The perception of the lack of consumer demand as the main culprit to business or even economic deficiencies represents a populist Keynesian fallacy. As the great Friedrich A. von Hayek explained (Unemployment and Monetary policies, p.40; hat tip Professor Don Boudreaux) [bold mine]
The conquest of opinion by Keynesian economics is due mainly to the fact that its argument conformed to the age-old belief of the businessman that his prosperity depended on consumer demand. This plausible but erroneous conclusion was derived from his individual experience in business, namely, that general prosperity could be maintained by keeping general demand high. Economic theory had been rejecting this conclusion for generations, but it was suddenly made respectable by Keynes. And since the 1930s it has been embraced as obvious good sense by a whole generation of economists brought up on the teaching of his school. Thus for a quarter of a century we have systematically employed all available methods of increasing money expenditure, which in the short run creates additional employment but at the same time leads to a misdirection of labor that must ultimately result in extensive unemployment
The policies of inflationism, aimed at increasing “money expenditures”, that has prompted for the large scale or clusters of “misdirection of labor” and resources that “must ultimately result” in capital consumption which gets to be manifested as “extensive unemployment” and consequently, the dearth of consumer demand.
In short, boom bust cycles fosters what mainstream sees as lack of demand.
Additionally, regulations that prevent markets from “clearing” or allowing markets to coordinate resources and labor towards consumer preferences also poses as unseen but real hindrance to additional consumer demand.
High taxes divert resources from production to consumption, thereby decreasing capital investments that suppresses income and eventual demand.
Bailouts and subsidies too or the transference of resources from productive to politically preferred unproductive areas (e.g.
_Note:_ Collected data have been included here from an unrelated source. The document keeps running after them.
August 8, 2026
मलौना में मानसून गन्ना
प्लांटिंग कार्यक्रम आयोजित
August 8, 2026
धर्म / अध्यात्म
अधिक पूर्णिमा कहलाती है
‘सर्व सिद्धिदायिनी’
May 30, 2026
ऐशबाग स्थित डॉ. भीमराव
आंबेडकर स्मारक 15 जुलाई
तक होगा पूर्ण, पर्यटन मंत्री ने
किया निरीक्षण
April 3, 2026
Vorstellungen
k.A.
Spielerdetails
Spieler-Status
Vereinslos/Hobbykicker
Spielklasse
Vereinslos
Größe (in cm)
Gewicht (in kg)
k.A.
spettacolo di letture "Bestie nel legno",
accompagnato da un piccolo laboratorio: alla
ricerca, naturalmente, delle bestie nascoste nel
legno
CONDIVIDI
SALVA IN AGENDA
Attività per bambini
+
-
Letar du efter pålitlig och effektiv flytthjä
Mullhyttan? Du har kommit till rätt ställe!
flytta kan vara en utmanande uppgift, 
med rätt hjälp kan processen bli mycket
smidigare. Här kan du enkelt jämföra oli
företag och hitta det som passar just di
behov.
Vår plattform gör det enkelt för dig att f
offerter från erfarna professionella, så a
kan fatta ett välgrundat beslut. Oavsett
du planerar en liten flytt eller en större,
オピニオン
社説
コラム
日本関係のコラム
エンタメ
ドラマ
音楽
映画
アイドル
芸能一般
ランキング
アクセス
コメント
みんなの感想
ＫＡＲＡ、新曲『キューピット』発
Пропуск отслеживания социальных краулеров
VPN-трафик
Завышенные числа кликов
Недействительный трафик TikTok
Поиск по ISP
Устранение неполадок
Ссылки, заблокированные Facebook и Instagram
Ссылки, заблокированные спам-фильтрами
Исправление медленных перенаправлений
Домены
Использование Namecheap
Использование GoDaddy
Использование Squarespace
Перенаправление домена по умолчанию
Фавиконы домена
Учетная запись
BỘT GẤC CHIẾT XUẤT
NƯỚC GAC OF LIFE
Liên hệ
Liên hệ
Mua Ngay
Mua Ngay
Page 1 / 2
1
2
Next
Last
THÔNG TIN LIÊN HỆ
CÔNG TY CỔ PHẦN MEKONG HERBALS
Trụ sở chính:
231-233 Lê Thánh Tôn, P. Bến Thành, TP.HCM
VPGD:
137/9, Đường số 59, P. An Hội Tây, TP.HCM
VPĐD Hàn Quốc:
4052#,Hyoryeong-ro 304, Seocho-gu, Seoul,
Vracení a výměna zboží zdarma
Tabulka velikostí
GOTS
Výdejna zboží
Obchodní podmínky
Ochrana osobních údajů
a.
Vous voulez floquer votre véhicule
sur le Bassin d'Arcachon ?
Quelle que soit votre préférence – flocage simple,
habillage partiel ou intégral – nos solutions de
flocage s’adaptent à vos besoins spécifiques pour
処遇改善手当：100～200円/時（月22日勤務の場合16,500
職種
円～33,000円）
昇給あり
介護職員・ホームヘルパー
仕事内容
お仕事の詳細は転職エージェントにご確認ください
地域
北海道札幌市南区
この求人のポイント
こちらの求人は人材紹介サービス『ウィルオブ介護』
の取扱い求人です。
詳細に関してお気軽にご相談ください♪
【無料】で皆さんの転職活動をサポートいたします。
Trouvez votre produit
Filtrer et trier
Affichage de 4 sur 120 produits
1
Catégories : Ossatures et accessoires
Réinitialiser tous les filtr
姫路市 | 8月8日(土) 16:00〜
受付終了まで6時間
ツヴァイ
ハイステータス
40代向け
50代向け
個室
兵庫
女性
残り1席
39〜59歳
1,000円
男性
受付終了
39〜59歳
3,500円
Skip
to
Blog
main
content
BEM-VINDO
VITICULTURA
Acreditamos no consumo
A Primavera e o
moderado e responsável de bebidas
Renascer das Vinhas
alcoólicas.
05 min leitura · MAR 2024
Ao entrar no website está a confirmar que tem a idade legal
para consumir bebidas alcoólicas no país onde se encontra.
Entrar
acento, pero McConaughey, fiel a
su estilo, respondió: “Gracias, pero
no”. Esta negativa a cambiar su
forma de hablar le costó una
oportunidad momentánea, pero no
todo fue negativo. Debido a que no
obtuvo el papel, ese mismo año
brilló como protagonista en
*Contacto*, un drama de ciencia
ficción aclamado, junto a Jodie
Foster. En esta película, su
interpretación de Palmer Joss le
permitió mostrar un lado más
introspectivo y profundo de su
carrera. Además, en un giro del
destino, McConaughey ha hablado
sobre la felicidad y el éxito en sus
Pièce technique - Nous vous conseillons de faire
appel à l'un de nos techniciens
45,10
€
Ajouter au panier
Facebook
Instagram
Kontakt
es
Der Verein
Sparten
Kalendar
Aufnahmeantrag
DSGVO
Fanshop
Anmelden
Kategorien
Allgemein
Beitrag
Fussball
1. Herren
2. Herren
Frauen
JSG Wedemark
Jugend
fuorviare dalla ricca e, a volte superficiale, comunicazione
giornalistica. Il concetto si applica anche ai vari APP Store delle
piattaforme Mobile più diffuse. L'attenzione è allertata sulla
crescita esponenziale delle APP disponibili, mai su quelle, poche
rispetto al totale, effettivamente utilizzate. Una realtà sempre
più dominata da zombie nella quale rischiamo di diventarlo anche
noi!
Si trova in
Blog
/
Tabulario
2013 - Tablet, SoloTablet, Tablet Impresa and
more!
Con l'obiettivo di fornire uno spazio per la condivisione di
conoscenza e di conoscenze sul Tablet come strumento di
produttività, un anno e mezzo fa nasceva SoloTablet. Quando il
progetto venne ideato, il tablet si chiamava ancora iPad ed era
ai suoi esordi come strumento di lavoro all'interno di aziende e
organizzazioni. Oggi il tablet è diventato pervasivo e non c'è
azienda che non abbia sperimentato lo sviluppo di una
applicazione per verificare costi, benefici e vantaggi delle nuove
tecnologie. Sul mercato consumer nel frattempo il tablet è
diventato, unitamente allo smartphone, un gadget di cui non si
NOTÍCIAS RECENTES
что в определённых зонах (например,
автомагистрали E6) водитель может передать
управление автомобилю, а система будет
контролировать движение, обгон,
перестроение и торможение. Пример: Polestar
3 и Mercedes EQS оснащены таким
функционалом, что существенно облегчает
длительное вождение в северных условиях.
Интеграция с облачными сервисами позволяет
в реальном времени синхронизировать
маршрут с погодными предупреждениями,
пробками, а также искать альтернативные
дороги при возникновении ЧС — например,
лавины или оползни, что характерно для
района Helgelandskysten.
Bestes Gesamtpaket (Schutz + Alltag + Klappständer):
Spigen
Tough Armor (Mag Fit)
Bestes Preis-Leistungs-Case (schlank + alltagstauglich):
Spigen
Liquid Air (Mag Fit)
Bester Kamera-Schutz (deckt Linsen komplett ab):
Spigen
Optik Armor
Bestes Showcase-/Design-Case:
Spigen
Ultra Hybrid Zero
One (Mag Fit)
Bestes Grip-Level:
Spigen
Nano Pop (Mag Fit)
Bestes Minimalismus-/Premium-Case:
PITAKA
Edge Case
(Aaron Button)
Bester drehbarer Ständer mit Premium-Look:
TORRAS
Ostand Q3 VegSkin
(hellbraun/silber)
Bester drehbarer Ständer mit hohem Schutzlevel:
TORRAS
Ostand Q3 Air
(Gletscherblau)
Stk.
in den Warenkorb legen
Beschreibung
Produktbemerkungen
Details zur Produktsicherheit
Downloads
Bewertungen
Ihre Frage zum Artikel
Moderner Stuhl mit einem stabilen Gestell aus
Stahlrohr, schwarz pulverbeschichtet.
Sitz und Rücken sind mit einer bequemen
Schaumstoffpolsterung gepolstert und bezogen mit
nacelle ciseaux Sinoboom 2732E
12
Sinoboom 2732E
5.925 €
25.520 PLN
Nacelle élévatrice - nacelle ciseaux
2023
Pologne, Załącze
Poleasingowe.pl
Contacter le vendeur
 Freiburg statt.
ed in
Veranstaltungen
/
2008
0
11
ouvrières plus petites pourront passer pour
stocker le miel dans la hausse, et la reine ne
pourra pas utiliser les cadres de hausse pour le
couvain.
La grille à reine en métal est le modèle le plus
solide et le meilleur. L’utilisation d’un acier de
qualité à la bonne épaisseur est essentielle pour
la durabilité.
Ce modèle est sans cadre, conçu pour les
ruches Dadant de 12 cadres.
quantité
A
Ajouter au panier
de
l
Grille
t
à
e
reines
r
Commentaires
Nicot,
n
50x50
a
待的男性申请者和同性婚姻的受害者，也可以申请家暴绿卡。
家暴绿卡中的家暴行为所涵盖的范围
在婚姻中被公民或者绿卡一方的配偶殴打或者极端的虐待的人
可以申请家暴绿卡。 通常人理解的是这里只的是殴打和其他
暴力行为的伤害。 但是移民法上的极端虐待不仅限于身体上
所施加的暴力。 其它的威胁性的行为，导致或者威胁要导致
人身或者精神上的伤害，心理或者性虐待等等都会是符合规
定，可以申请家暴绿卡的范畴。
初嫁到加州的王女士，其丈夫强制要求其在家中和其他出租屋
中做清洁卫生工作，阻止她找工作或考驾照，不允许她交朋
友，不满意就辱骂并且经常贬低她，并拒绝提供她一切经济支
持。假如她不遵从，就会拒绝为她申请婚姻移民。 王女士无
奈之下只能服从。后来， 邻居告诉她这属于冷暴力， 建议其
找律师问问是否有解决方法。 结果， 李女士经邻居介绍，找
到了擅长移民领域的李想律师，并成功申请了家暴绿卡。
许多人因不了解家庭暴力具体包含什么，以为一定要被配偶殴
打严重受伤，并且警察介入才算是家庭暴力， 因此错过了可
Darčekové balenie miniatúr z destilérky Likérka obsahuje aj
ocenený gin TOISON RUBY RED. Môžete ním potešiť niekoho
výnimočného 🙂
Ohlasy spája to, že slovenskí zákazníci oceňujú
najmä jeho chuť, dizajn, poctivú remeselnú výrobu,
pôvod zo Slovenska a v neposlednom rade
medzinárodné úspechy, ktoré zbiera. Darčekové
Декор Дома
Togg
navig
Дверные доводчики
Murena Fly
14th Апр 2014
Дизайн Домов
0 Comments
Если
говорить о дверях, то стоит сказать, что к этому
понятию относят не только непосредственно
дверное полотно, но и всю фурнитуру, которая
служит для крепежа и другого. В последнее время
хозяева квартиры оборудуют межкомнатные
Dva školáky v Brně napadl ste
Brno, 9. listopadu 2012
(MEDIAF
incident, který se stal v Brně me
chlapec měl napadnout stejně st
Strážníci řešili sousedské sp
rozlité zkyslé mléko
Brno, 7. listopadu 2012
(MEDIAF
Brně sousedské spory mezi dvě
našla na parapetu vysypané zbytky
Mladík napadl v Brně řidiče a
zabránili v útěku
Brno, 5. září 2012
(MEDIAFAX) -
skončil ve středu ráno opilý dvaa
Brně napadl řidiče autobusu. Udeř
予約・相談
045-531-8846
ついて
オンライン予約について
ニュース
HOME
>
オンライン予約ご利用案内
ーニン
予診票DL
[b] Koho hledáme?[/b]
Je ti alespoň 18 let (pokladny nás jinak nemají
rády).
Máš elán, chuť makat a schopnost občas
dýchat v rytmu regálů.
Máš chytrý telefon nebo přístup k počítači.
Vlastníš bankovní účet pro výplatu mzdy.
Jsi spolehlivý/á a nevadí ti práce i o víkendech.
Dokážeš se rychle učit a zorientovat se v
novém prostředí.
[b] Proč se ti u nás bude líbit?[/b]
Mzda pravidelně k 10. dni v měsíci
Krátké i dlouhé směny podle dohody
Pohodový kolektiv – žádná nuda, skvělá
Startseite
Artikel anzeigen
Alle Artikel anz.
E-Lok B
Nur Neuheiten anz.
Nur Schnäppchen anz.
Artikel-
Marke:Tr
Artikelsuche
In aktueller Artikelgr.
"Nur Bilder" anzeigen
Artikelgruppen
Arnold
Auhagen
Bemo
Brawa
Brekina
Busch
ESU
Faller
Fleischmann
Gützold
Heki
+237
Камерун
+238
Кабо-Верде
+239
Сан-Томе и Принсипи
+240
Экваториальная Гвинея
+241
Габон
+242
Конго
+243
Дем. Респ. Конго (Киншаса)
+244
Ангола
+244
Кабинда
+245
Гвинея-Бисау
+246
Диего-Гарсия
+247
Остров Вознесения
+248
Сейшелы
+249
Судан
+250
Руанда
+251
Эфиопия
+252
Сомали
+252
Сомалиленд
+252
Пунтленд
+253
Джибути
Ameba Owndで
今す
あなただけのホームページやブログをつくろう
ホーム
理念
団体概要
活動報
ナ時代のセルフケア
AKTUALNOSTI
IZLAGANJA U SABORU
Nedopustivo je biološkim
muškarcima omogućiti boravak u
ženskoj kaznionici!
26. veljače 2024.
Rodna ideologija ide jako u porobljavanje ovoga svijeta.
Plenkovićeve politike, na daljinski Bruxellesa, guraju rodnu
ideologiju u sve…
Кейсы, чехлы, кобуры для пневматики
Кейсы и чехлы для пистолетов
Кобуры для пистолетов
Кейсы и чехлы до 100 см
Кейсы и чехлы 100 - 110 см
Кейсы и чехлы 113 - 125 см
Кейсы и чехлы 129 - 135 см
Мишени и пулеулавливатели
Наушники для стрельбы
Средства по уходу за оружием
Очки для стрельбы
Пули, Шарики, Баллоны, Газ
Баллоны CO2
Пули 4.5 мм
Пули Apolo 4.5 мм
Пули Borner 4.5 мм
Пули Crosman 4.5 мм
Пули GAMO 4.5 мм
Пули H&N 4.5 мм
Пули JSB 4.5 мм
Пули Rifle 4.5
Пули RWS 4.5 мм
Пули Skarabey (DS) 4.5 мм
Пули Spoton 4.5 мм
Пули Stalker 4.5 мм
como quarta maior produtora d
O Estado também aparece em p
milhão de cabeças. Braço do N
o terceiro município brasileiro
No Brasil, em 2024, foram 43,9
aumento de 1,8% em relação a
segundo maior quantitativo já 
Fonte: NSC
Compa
Obama’s green energy projects) also results to wasted resources, high costs to taxpayers, crowding out, diminished capital investments and subsequently a paucity of demand
Lastly, arbitrary regulations have been the major obstacles to business creation or expansion.
Some real life examples: In Georgia, policemen shut down a child’s lemonade stand (due to lack of permit) and in Chattanooga City Tennessee, a pedicab project has been shelved simply because state officials didn’t like it.
Of course, there are many more instances of economic repression from political agents. Deprivation of livelihood from political interference, signifies as a source of the lack of demand. No income, No spending.
Bottom line: The world does not operate on a vacuum. People just don’t act because they wake on one side of the bed and feel either confident or anxious. People’s actions are driven by incentives (and not by moods or by animal spirits).
Lastly, effects must not mistaken as the cause.